→ **EXTRACT**
That was when Ai Qing, acclaimed as one of the best of the contemporary poets, woke up, or at least seemed to wake up. He had been sitting for quite a while with his eyes closed; now he opened them wide as if perplexed to find himself in such company. We had not known he was in town so we had not invited him, but hearing of the session from theater friends, he came anyway. He spoke in his soft, sleepy voice.

“To regiment and impose restrictions on writers, Communists or not, is to kill their creative urge. I have been writing for years. But many of my poems—and some I consider the best—have never been published and never will be if some people have their way. The reason is simple: I was told first in Yanan and then in Peking, ‘They are not revolutionary. Why do you waste your time describing a cloud lit by the morning sun?'

“Sometimes when I take these poems out and recite them to myself I feel like an actor playing in an empty theater. Without lights. Without an audience. With neither applause nor hisses; surrounded by emptiness that responds to nothing I say or think. When people are constantly telling me to write this or that I feel my brain drying up. If this goes on, one fine day it will be as dried up as the orange peel that old wives use to make herb medicine.” This quiet outburst caused a considerable stir; he was a Communist and had spent the war years in Yanan.

→ **WORK ITEM A**
Answer from the passage on Ai Qing:
(i) How did Ai Qing hear about the session?
(ii) In which two places was he told his poems were not revolutionary?
(iii) What did he say his brain would become as dried up as?
→ **WORK ITEM B**
Write the next part of the passage on Ai Qing, starting after its last sentence.
The lines after this passage on Ai Qing are separate material.

→ **DATA EXTRACTS**

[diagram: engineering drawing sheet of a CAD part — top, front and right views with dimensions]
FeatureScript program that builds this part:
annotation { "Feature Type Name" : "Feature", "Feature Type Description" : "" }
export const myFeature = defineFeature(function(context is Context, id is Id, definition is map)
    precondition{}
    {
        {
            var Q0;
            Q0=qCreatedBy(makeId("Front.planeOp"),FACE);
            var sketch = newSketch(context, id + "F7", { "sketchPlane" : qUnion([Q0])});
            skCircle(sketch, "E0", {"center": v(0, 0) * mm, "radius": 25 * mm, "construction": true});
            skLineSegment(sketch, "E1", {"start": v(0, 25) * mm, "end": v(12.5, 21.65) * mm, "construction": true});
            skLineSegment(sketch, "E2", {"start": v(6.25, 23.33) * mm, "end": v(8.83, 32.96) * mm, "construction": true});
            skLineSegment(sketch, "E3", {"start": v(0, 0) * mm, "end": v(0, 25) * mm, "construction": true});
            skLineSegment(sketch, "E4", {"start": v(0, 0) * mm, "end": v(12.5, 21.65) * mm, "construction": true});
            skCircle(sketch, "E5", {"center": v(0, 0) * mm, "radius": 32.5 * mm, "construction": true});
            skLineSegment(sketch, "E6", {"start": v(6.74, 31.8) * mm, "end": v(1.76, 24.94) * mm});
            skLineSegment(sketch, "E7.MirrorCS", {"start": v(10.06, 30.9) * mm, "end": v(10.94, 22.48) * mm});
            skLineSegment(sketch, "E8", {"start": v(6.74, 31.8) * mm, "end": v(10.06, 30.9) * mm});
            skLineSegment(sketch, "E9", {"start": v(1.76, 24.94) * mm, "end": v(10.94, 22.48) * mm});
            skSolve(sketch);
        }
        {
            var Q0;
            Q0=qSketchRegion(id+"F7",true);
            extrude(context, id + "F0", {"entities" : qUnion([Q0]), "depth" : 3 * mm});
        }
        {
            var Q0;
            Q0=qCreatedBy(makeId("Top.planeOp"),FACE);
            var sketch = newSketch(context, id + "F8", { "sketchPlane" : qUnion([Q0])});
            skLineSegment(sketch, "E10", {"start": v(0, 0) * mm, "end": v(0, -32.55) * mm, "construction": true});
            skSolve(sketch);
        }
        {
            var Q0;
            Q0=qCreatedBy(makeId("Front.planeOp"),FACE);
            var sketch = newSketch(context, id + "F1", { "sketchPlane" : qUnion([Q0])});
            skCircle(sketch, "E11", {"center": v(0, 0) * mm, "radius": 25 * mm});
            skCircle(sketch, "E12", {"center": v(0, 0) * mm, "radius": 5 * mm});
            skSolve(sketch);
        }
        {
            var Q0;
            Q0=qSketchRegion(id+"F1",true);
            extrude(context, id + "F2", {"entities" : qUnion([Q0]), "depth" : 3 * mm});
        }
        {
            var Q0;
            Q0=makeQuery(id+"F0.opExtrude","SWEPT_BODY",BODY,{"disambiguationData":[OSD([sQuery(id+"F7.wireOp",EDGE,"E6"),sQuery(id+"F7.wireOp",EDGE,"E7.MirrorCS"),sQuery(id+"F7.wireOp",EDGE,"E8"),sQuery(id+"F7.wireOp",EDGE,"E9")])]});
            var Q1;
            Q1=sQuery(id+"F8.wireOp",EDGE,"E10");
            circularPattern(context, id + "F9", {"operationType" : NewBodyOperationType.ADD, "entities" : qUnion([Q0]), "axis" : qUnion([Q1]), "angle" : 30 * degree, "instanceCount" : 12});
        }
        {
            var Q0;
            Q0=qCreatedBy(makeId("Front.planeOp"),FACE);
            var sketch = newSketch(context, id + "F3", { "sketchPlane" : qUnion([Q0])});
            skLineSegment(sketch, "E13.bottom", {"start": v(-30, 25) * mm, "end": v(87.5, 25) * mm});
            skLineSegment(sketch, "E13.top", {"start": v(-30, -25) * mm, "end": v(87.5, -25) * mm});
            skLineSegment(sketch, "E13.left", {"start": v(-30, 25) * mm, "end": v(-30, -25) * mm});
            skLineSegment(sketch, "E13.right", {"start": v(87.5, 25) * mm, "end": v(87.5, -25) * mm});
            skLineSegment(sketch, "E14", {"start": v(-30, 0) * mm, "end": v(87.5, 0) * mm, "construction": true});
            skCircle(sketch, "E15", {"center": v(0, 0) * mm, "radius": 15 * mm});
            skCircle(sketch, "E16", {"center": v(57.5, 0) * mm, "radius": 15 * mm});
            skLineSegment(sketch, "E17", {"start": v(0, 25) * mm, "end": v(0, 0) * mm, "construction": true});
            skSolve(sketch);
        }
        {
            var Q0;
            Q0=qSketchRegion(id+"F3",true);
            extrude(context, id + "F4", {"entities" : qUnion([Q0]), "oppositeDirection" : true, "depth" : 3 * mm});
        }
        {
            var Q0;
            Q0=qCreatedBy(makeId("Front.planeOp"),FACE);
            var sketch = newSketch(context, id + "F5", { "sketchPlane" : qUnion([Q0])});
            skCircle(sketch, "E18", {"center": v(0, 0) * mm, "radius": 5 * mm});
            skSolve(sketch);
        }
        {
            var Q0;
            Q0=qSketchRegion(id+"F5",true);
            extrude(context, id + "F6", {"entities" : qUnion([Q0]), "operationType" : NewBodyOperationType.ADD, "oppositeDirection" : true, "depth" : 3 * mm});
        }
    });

→ **ANSWER A**
(i) He heard of it from theater friends.
(ii) Yanan and Peking.
(iii) The orange peel that old wives use to make herb medicine.

→ **ANSWER B**
He was just about to resume his seat when on the spur of the moment he pulled out a sheet of paper and began to read aloud a poem, the very one describing the cloud in the morning sky. When he finished, the audience applauded
noisily while he himself bowed ostentatiously to all the prettiest actresses.

As he replaced the poem in his pocket he reminisced, “I wrote that on the first day I returned to Shanghai from Paris. It was in 1932. Or was it ‘31? Anyway, on the third day the French Concession police arrested me. In those days I hadn't a thought in my head but poetry, but they said that my poem about the cloud was obviously revolutionary because the sun tinted the cloud red and furthermore nobody but a Communist would go all the way to Paris just to study poetry. It took years to convince them that I had gone to Paris to study painting and the information they had got from their Guomindang spies was wrong. It was shameful. The Guomindang government handed over their own innocent people to the foreigners who occupied our land, and treated not only them, but their top boss, Generalissimo Chiang Kai-shek, like dirt. However, they had put ideas into my head. What they didn't like, I liked, and I became a Communist.”

When he finally sat down, he leaned his tall frame over to speak to a neighbor and his movement revealed a short, middle-aged man in the seat behind him.

“Who's that?” I asked Dai Shi, another note taker sitting beside me.

“Chen Bo-da,” she whispered. “He is one of Chairman Mao's chief secretaries. Now be quiet. I think he is going to speak.”

“Did we invite him? When did he come in?” I turned to ask Ma Li, who was sitting behind Dai Shi.

“No, we didn't. But he likes to play the inspector-general incognito.”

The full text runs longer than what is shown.